◆ **Exercise aim**: Print out the data precisely as it appears here, with no pictures.

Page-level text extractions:
***

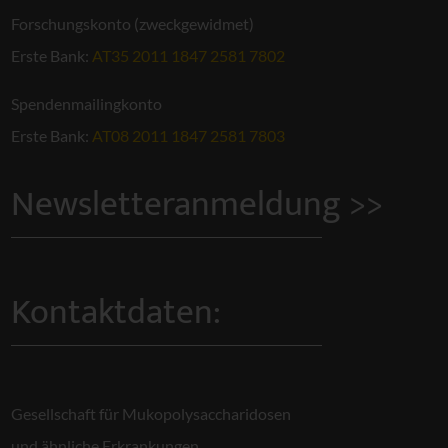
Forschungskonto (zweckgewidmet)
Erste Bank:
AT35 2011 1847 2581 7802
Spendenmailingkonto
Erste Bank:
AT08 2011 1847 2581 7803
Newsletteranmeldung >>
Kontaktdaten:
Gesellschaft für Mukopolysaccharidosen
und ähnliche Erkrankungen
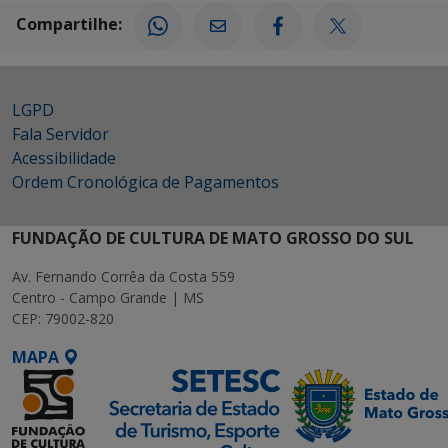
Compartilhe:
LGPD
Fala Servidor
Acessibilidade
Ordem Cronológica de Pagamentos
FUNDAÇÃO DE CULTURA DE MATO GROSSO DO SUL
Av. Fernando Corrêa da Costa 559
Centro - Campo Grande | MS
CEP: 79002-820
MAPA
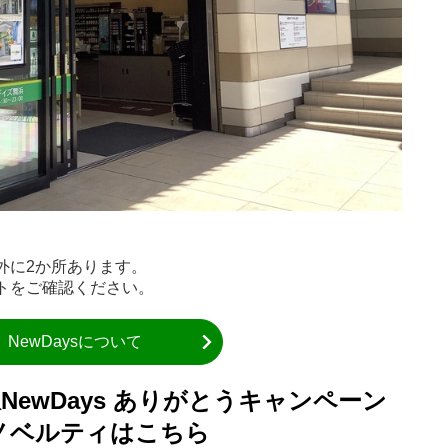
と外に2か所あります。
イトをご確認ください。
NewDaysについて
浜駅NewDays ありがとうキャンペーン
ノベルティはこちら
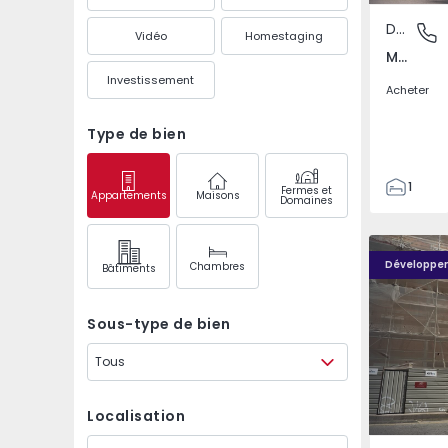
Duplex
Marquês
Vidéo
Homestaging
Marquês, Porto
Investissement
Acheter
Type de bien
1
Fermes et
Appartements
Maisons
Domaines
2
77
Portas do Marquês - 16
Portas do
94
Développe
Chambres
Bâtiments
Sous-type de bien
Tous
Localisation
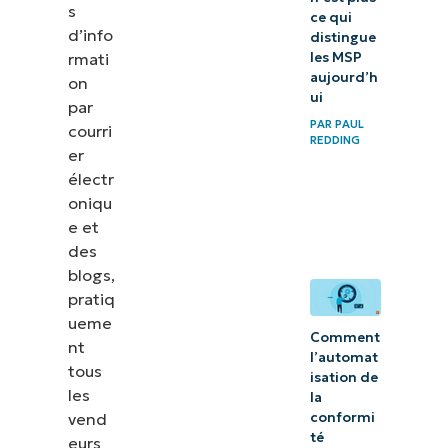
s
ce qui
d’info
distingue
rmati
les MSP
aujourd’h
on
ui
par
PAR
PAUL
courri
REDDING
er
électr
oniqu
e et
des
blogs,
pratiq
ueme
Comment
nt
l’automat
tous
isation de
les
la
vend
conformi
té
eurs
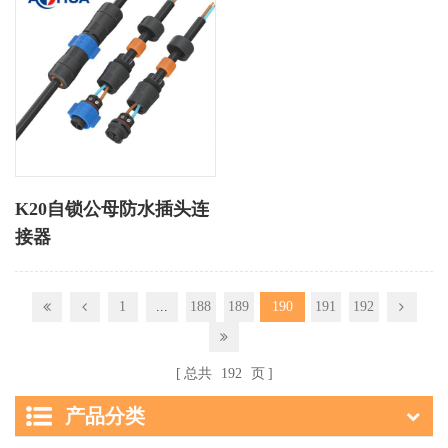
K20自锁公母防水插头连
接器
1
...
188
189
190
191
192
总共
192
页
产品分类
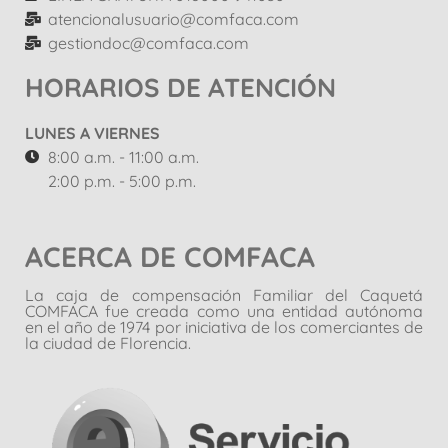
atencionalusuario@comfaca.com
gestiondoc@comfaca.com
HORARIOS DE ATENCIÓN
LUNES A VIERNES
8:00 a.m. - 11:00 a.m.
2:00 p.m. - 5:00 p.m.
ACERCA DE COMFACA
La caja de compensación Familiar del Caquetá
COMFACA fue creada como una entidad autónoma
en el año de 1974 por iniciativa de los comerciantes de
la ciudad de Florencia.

***

◆ **Answer area**:
Forschungskonto (zweckgewidmet)
Erste Bank:
AT35 2011 1847 2581 7802
Spendenmailingkonto
Erste Bank:
AT08 2011 1847 2581 7803
Newsletteranmeldung >>
Kontaktdaten:
Gesellschaft für Mukopolysaccharidosen
und ähnliche Erkrankungen
Compartilhe:
LGPD
Fala Servidor
Acessibilidade
Ordem Cronológica de Pagamentos
FUNDAÇÃO DE CULTURA DE MATO GROSSO DO SUL
Av. Fernando Corrêa da Costa 559
Centro - Campo Grande | MS
CEP: 79002-820
MAPA
と外に2か所あります。
イトをご確認ください。
NewDaysについて
浜駅NewDays ありがとうキャンペーン
ノベルティはこちら
Duplex
Marquês
Vidéo
Homestaging
Marquês, Porto
Investissement
Acheter
Type de bien
1
Fermes et
Appartements
Maisons
Domaines
2
77
Portas do Marquês - 16
Portas do
94
Développe
Chambres
Bâtiments
Sous-type de bien
Tous
Localisation
s
ce qui
d’info
distingue
rmati
les MSP
aujourd’h
on
ui
par
PAR
PAUL
courri
REDDING
er
électr
oniqu
e et
des
blogs,
pratiq
ueme
Comment
nt
l’automat
tous
isation de
les
la
vend
conformi
té
eurs
K20自锁公母防水插头连
接器
1
...
188
189
190
191
192
总共
192
页
产品分类
atencionalusuario@comfaca.com
gestiondoc@comfaca.com
HORARIOS DE ATENCIÓN
LUNES A VIERNES
8:00 a.m. - 11:00 a.m.
2:00 p.m. - 5:00 p.m.
ACERCA DE COMFACA
La caja de compensación Familiar del Caquetá
COMFACA fue creada como una entidad autónoma
en el año de 1974 por iniciativa de los comerciantes de
la ciudad de Florencia.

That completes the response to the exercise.